### Source data

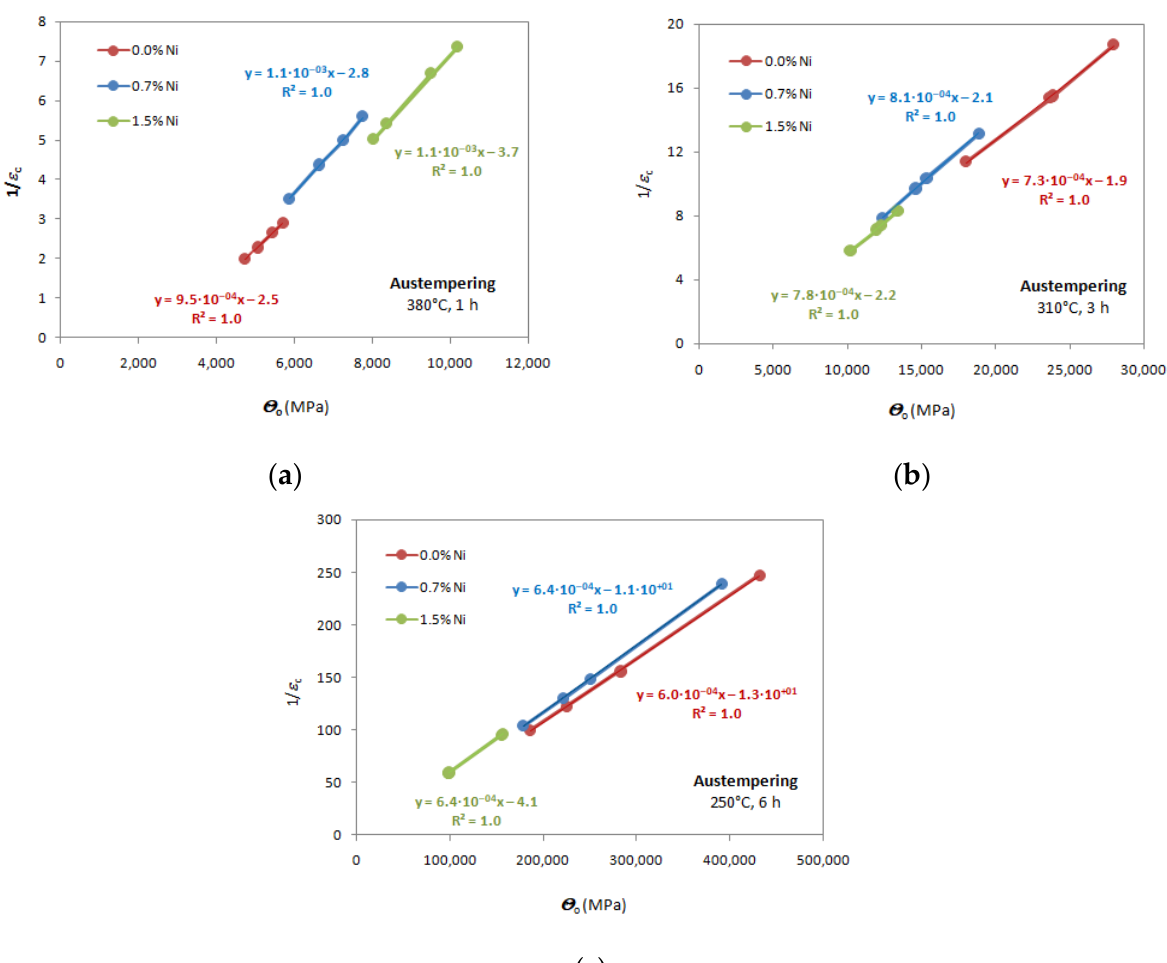
Figure 12. Matrix Assessment Diagrams (MAD) for round tensile specimens from 25 mm Y-block ADIs of three nominal Ni contents (0.0, 0.7 and 1.5 wt%) and different austempering conditions: ( a ) 380 °C for 1h; ( b ) 310 °C for 3 h; ( c ) 250 °C for 6h.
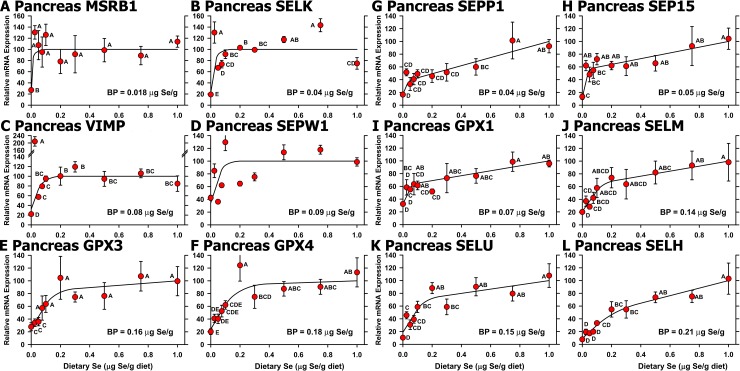
Effect of dietary Se on significantly-regulated selenoprotein transcript level in chick pancreas.Relative transcript levels are plotted for MSRB1 (A), SELK (B), VIMP (C), SEPW1 (D), GPX3 (E), GPX4 (F), SEPP1 (G), SEP15 (H), GPX1 (I), SELM (J), SELU (K), and SELH (H) in chicks supplemented with the indicated levels of dietary Se for 29 d. Values were determined in triplicate for each sample, normalized to the mean of GAPDH and ACTB levels in each sample, expressed as a percentage of Se-adequate plateau levels, and plotted as mean±SEM (n = 3-4/treatment). Means without a common letter are significantly different (P<0.05). Overall level of significance, as determined by ANOVA, is given in Table 3. Se response curve breakpoints (BP) are indicated in each panel, calculated as described in the text.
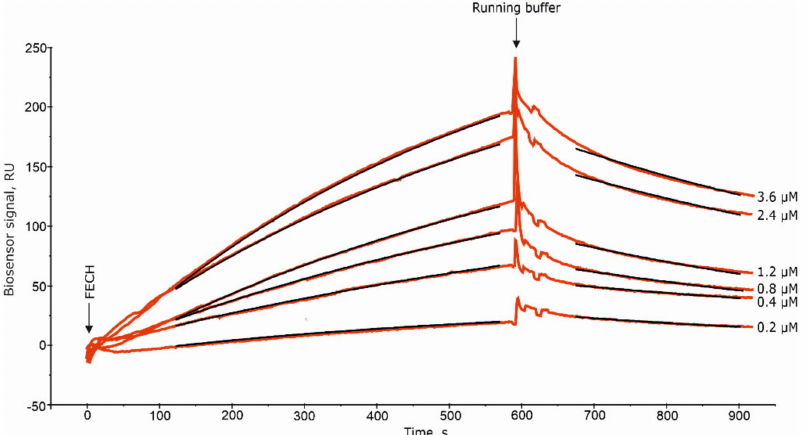
Figure 1. ( A ) Typical surface plasmon resonance (SPR) binding between immobilized ferrochelatase monomer on the optical chip and di ff erent concentration of adrenodoxine reductase (ADR): 0.1 µ M (1), 0.5 µ M (2), 1 µ M (3), 2.5 µ M (4), 5 µ M (5). Fitting curves (theoretical models) are highlighted in black; Chi 2 values are equal to 10.5 and 0.5 RU for association and dissociation phase, respectively. Complex dissociation constant (K d ) values were calculated as ratio: K d = k o ff / k on . ( B ) Binding levels of ferrochelatase (FECH) or ADR used as analytes with immobilized monomer (dimer) form of FECH protein. All analytes were injected at a concentration of 5 µ M through biosensor channels for 10 min at a flow rate of 10 µ L / min. Data represent mean ± SD, n = 3.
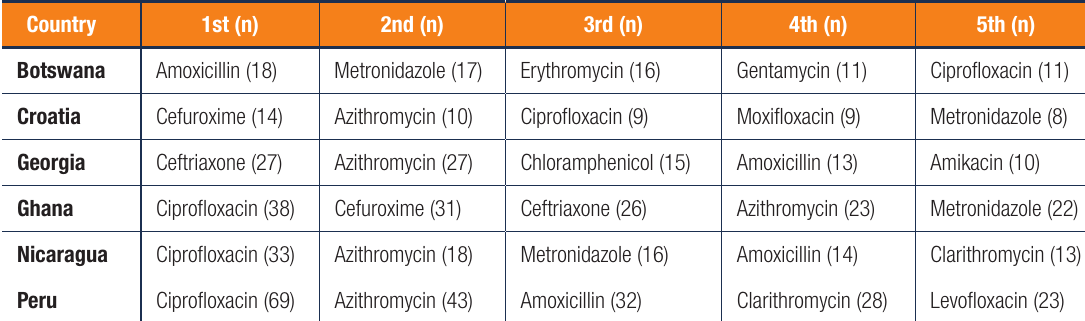
FIGURE 14. Top Five Active Ingredients According to Number of Brand Names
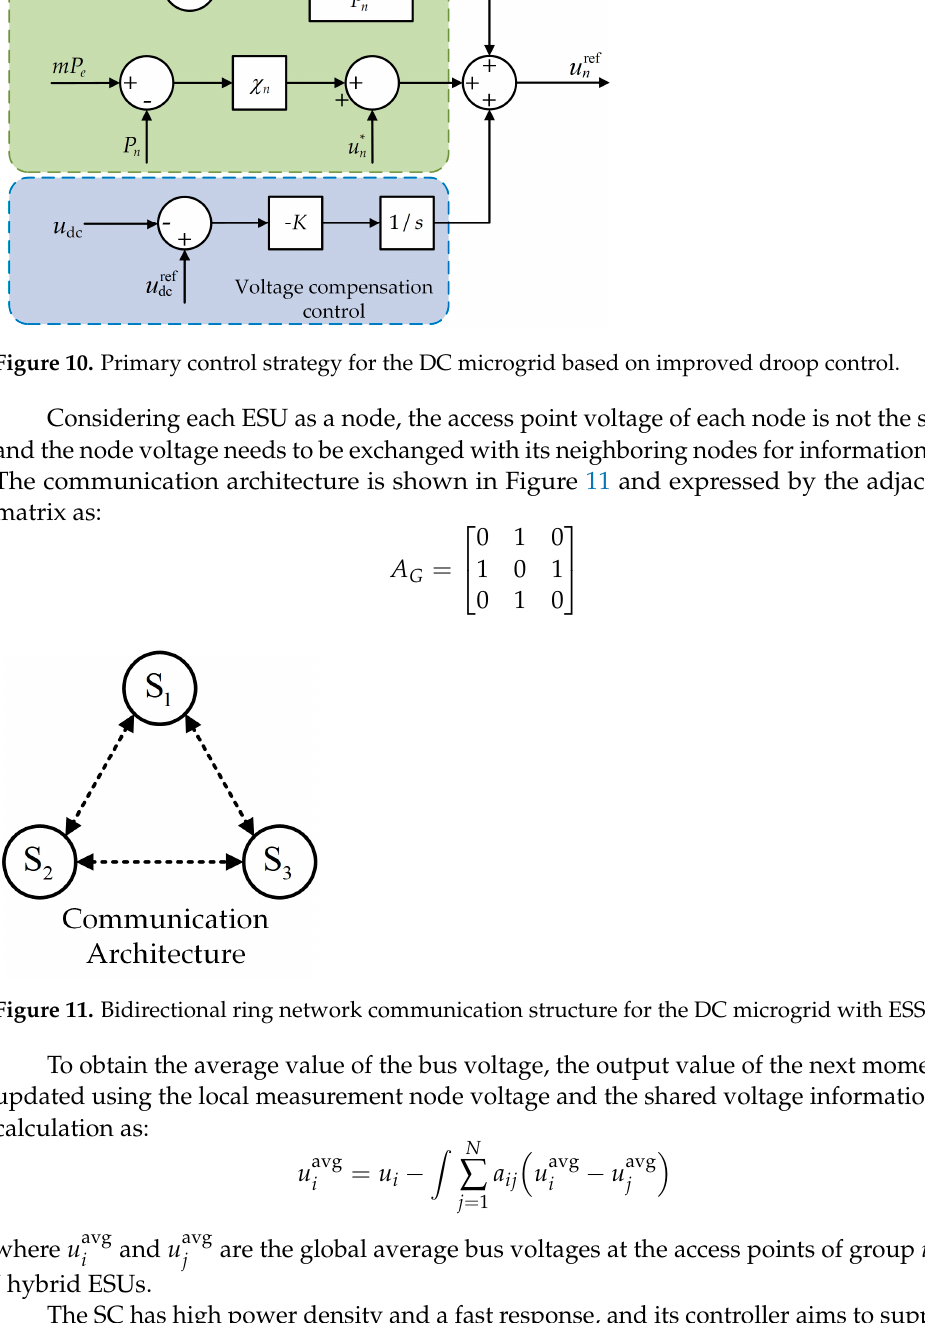
Figure 10. Primary control strategy for the DC microgrid based on improved droop control.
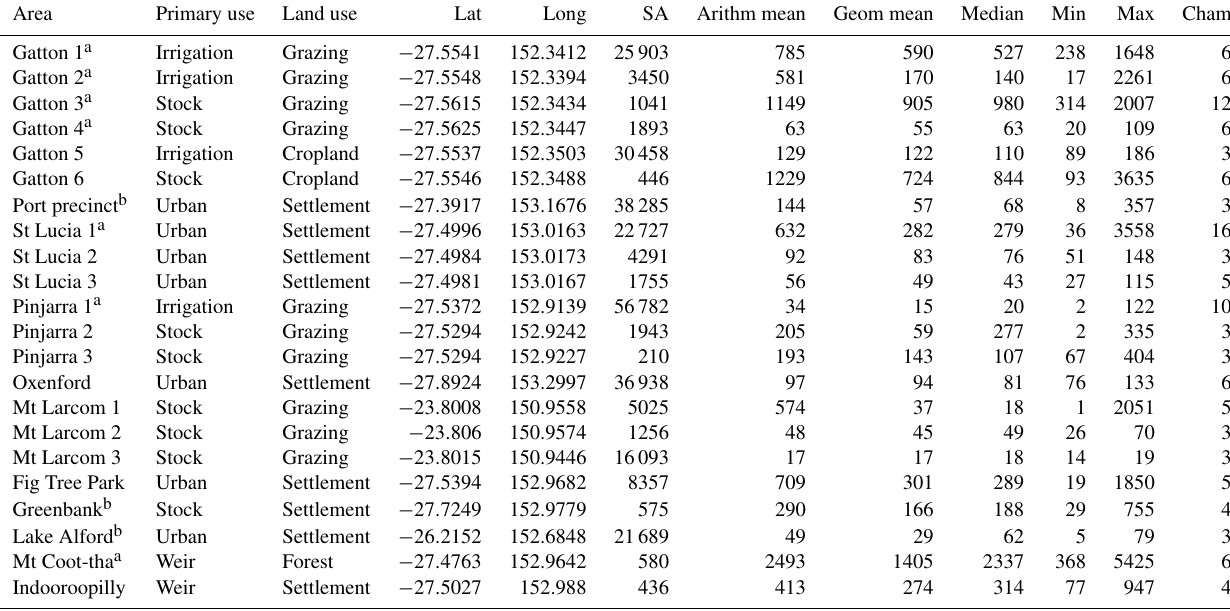
Table A1. Selected characteristics from individual ponds showing primary use of each system; surrounding land use type; location of system latitude (Lat) and longitude (Long); average surface area (SA) inm 2 ; mean, median, minimum (Min) and maximum (Max) methane emission rates (mgm − 2 d − 1 ); and number of chamber measurements on individual systems (Cham). Primary uses included the following: irrigation for cropping; stock watering for cattle and horses; urban uses included storm water management and aesthetic purposes; weirs for water supply and streamflow monitoring. a indicates water bodies where repeat sampling was conducted; b indicates water bodies where deployments of less than 24h were conducted. Geom mean is the geometric mean; Arithm mean is the arithmetic mean.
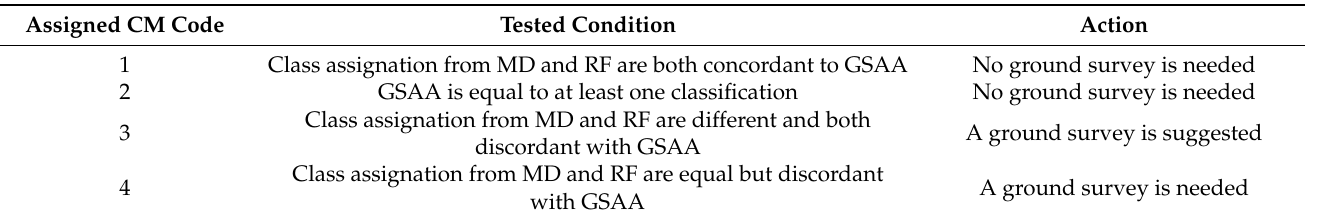
Table 7. Tested conditions and actions that the control system operates with respect to Minimum Distance (MD) and Random Forest (RF) classification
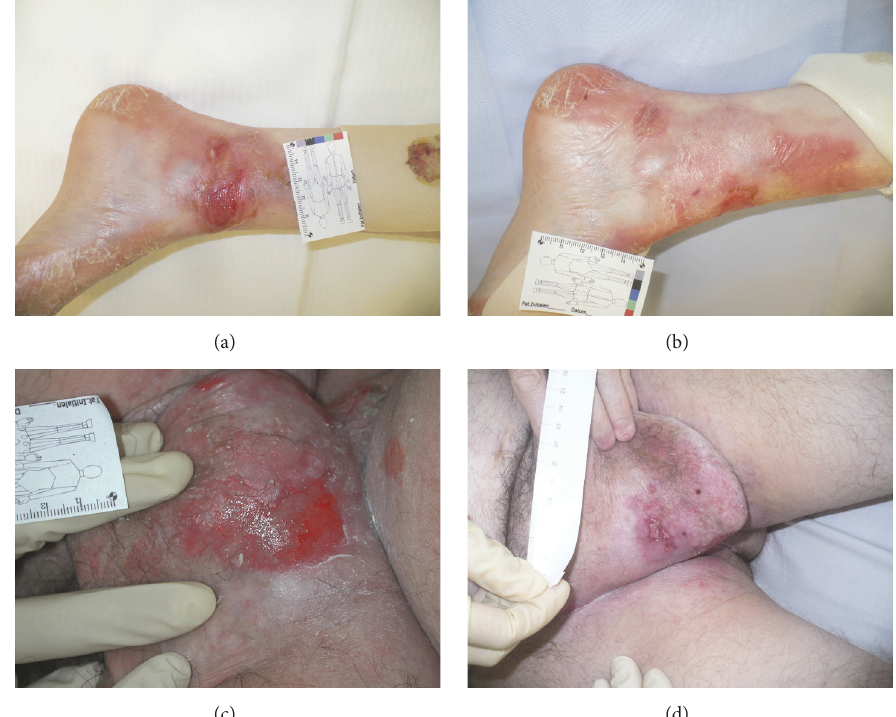
Figure 1: Healing of chronic wound on the ankle of a 12-year-old suffering from RDEB after 5 weeks of treatment with Oleogel-S10 (a-b). Healing of chronic wound in the groin of a 50-year-old male after only 6 days of treatment with Oleogel-S10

######

What this task involves:
Reproduce the lines from the one with "FIGURE 14. Top" through the end of the data, keeping both end lines, adding nothing, and dropping any pictures.

Result of this task:
FIGURE 14. Top Five Active Ingredients According to Number of Brand Names
Figure 10. Primary control strategy for the DC microgrid based on improved droop control.
Table A1. Selected characteristics from individual ponds showing primary use of each system; surrounding land use type; location of system latitude (Lat) and longitude (Long); average surface area (SA) inm 2 ; mean, median, minimum (Min) and maximum (Max) methane emission rates (mgm − 2 d − 1 ); and number of chamber measurements on individual systems (Cham). Primary uses included the following: irrigation for cropping; stock watering for cattle and horses; urban uses included storm water management and aesthetic purposes; weirs for water supply and streamflow monitoring. a indicates water bodies where repeat sampling was conducted; b indicates water bodies where deployments of less than 24h were conducted. Geom mean is the geometric mean; Arithm mean is the arithmetic mean.
Table 7. Tested conditions and actions that the control system operates with respect to Minimum Distance (MD) and Random Forest (RF) classification
Figure 1: Healing of chronic wound on the ankle of a 12-year-old suffering from RDEB after 5 weeks of treatment with Oleogel-S10 (a-b). Healing of chronic wound in the groin of a 50-year-old male after only 6 days of treatment with Oleogel-S10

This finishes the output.